Subtitled Travels Through a Country’s Hidden Past, this is a fairly weighty 400 page tome that’s interesting, heavy on detail, and possibly a little short on entertainment.
Giles Tremlett is an Englishman based in Spain and so is able to view the country with a little more detachment than might be possible for a Spanish author. He takes as his starting point the legacy of the Franco regime, and the way the transition to democracy was managed. His view is that there was never any resolution to the problems and divisions of that time, unlike in South Africa where the transition to democracy was handled more openly. Consequently there are many wounds that have not yet been healed. He gives detailed historical and personal accounts of the unburied dead who haunt Spain, showing that the impact of Franco’s brutal regime can still be felt today in the many unresolved cases of disappearances and deaths. He describes the attempts of relatives to discover where the bodies are buried, and the resistance of the authorities.
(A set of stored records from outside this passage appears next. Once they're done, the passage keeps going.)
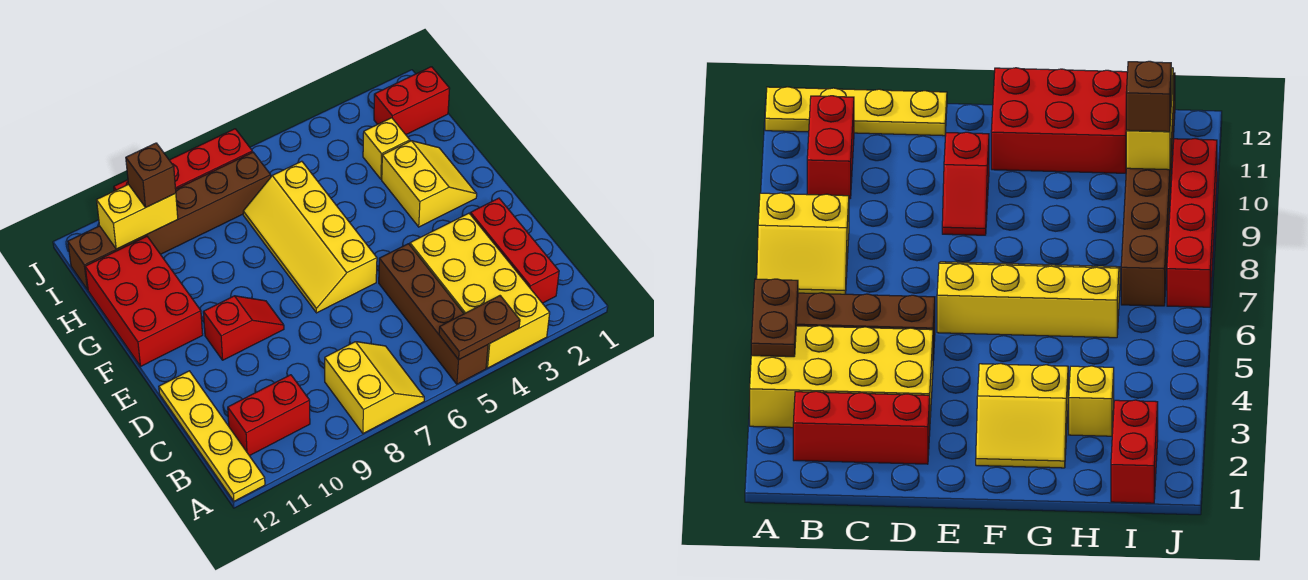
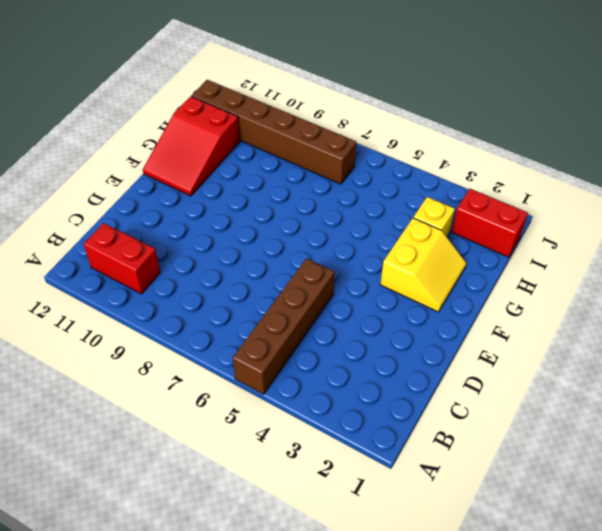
red slope F11:H12 level 1 top H -> red brick F11:H12 level 1
none -> yellow brick A3:D4 level 1
none -> yellow slope A7:B8 level 1 top 8
none -> yellow plate A12:D12 level 1

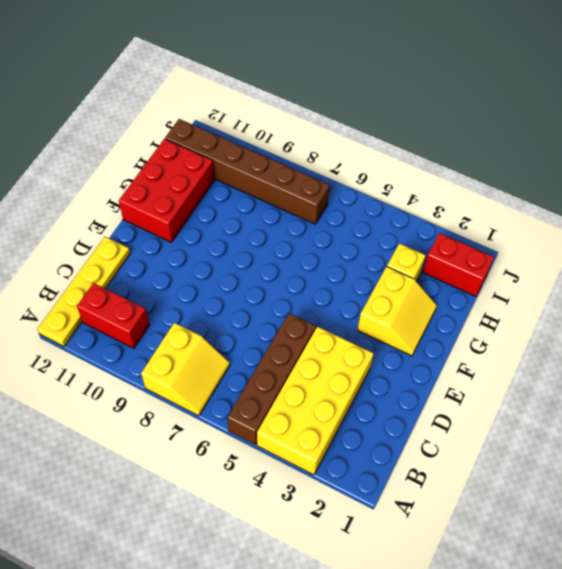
none -> red brick B2:D2 level 1
none -> yellow slope E6:H7 level 1 top 6
none -> red slope E9:E10 level 1 top 10

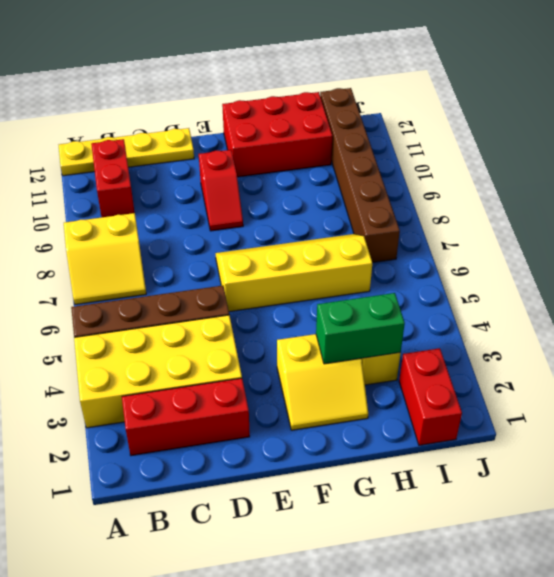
green brick G3:H3 level 2 -> none
none -> red brick J7:J10 level 1
none -> brown plate A4:A5 level 2
none -> yellow brick I10:I11 level 2

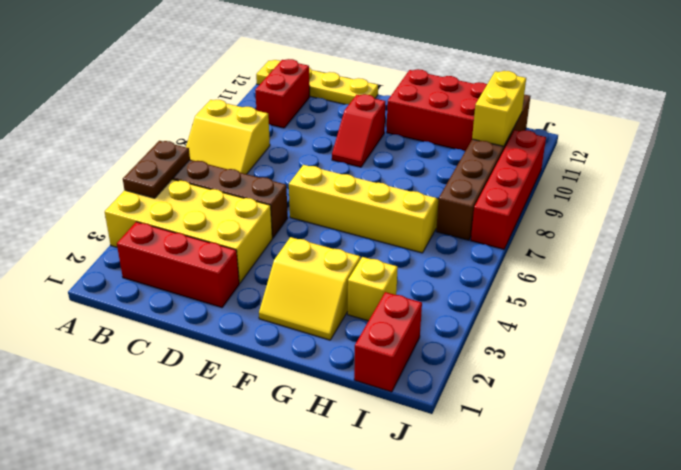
none -> brown brick I10 level 3

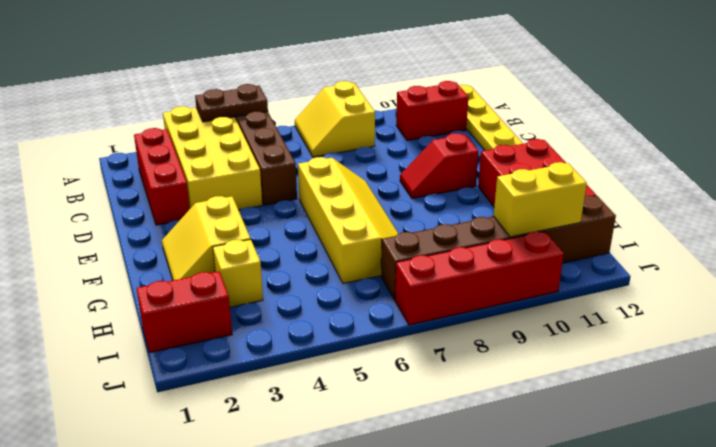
none -> brown brick I10 level 3

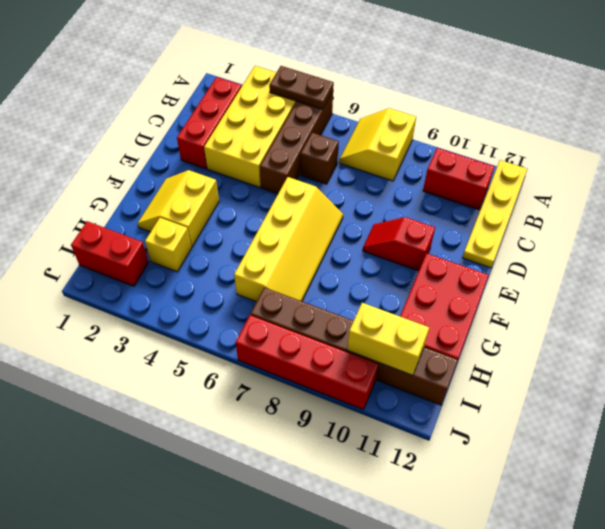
brown brick C6 level 1 -> brown brick I10 level 3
Tremlett goes on to identify a series of aspects of buried or forgotten Spain, exploring related social and moral issues that affect the country today. Amongst others he looks at corruption in Marbella and the consequent destruction of the coast, the marginalisation of the gypsy and flamenco community, the legacy of the Moslem retreat from Spain, and the impact of minority language and cultures in the Basque country, Catalonia and Galicia.
Throughout Tremlett combines academic research with personal experience, travelling the country interviewing and meeting varied and interesting characters. The sections on Franco, Flamenco and the Moors were able to cast light on aspects of modern European culture and history that I had never really considered from a Spanish viewpoint, and were the most interesting.